> [TASK]: Rewrite all the items below with the word "lowest" swapped for "smallest" and everything else left unchanged. Leave the pictures out.
BEGIN INPUT MATERIAL
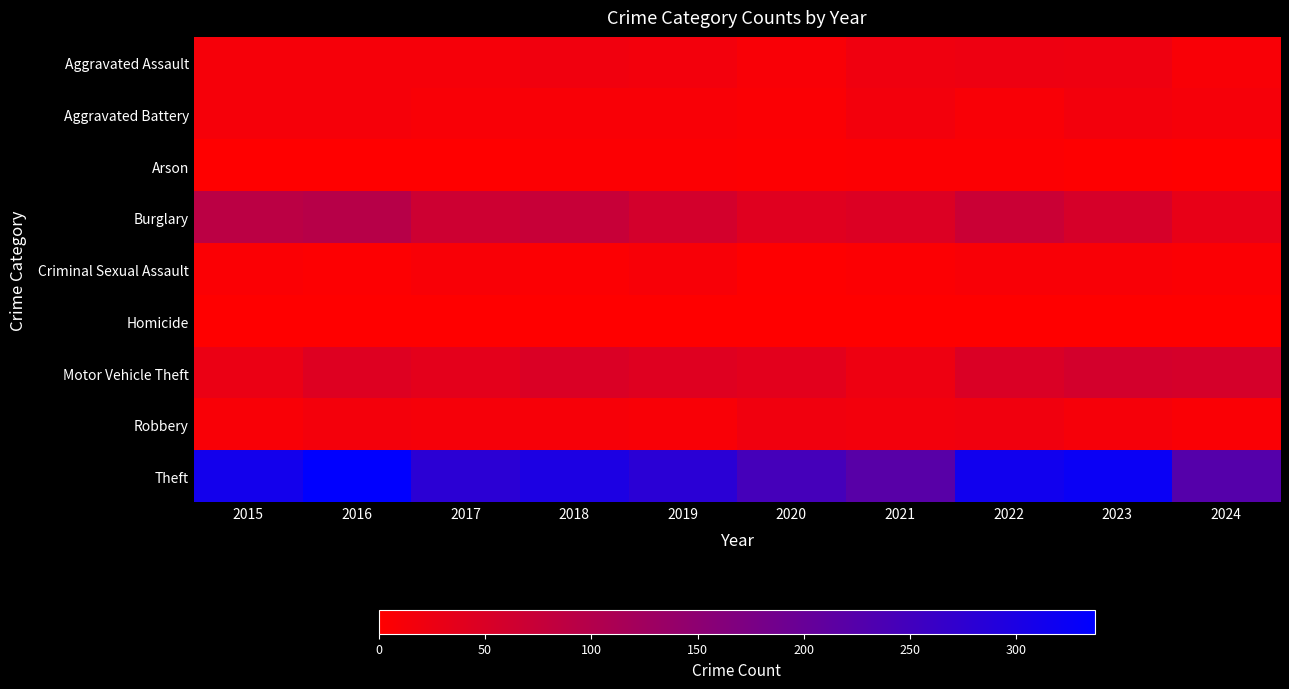

What is the difference between the highest and lowest values at 2020?

244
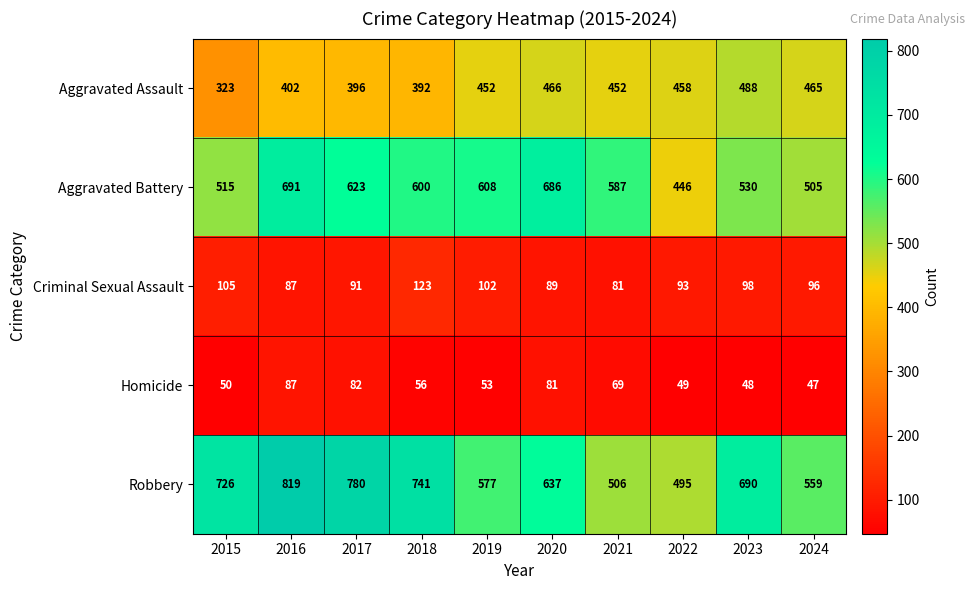

What is the spread (max minus min) of values at 2023?

642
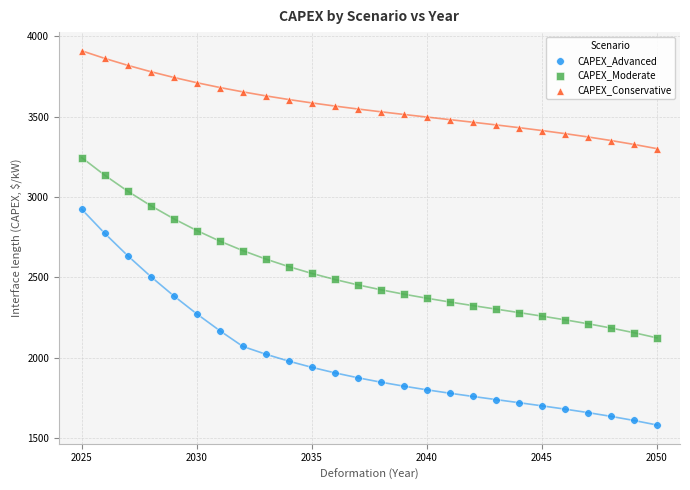

Which series contains the lowest Y value?

CAPEX_Advanced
END INPUT MATERIAL
> [ANSWER SECTION]:
What is the difference between the highest and smallest values at 2020?

244

What is the spread (max minus min) of values at 2023?

642

Which series contains the smallest Y value?

CAPEX_Advanced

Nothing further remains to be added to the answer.